Joel Campbell of the Salt Lake Tribune brings us a story of one woman who found closure following her grandparents’ mysterious deaths thanks to the Freedom of Information Act.
Leslie Randle never trusted the succinct sequence of events provided by military officials that led to the death of her grandparents, Hugh and Elinor Yancey, who entertained soldiers overseas with Hugh’s “speed painting.” After four decades of unease spent doubting whether her relatives’ deaths had been covered up by officials, Randle’s FOIA requests for documents related to the plane crash that killed the Yanceys received responses. From Campbell’s piece:
For Leslie Randle, the government documents have answered many questions. Talk of wind speeds, oil spills, photos of wreckage, overcast skies, record cold temperatures and Navy divers fill Leslie’s explanation of her grandparents’ death. The government documents are well worn, marked with sticky notes and scrawls in the margin. She’s preparing to ask for more records through the Freedom of Information Act, hoping to unmask more of what’s behind the black markings.
Her research has answered questions for her family and others.

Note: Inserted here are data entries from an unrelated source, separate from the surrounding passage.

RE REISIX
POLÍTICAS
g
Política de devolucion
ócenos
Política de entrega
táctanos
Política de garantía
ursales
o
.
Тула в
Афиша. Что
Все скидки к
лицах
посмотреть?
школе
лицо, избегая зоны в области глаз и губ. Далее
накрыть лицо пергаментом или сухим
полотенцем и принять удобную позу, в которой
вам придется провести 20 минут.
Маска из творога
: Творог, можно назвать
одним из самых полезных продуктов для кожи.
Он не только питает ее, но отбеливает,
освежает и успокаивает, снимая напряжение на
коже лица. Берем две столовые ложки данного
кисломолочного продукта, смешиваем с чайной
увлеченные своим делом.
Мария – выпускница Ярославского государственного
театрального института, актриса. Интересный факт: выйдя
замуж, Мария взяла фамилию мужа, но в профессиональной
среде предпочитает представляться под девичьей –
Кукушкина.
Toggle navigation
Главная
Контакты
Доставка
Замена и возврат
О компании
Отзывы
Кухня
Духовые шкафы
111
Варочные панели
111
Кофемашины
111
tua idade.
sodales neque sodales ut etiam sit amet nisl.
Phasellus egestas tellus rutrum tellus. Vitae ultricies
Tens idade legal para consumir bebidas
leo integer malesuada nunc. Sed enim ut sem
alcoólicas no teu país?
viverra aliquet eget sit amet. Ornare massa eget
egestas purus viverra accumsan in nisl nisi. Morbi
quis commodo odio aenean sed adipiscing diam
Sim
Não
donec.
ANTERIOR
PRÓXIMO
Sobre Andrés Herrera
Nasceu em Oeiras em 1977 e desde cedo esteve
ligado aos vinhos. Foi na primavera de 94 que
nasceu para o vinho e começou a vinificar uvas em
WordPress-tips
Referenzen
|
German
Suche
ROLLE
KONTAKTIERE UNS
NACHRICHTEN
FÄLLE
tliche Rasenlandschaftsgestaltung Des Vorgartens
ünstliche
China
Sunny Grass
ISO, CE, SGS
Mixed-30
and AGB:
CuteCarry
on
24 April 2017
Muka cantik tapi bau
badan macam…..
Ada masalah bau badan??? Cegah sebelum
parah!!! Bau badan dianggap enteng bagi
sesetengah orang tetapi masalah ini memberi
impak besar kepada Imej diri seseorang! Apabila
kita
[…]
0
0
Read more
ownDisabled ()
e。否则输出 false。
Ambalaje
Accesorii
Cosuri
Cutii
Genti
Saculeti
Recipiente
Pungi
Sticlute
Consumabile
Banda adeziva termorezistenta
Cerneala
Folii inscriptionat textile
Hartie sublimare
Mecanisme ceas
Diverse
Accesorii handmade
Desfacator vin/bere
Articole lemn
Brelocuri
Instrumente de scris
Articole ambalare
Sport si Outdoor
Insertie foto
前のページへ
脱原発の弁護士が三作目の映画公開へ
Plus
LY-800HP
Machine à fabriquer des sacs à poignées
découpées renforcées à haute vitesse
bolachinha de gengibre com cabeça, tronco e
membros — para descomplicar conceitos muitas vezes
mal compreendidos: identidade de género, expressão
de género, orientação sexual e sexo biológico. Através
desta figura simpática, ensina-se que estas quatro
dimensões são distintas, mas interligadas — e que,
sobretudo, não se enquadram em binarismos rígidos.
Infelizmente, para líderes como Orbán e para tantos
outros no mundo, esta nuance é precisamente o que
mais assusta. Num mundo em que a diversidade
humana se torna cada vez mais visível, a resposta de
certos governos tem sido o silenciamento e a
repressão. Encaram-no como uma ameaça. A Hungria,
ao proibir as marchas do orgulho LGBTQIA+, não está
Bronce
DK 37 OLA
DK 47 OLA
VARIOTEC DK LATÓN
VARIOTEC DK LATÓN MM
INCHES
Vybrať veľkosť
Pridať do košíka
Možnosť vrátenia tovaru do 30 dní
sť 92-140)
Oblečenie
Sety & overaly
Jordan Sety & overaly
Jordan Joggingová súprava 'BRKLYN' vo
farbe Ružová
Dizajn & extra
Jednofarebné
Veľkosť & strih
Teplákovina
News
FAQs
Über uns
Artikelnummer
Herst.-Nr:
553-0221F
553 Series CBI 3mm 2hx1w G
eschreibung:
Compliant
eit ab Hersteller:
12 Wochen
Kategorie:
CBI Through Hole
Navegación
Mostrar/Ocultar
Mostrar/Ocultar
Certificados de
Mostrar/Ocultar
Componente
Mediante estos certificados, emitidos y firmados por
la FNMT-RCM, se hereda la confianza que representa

She contacted the daughter of another passenger, a Navy fighter pilot with “top secret” status in government records. The daughter was surprised when she learned the government’s version of events was true. She had always assumed the story of USO performers aboard the plane was a government cover-up.
Leslie has also found four veterans, through the Internet, who were stationed at Cape Lisburne. Two were witnesses of the crash, poised to meet the flight on the runway, movie cameras in hand. Another two shared their photographs of the recovery mission and provided some details of that day’s site log write-up, long since forgotten.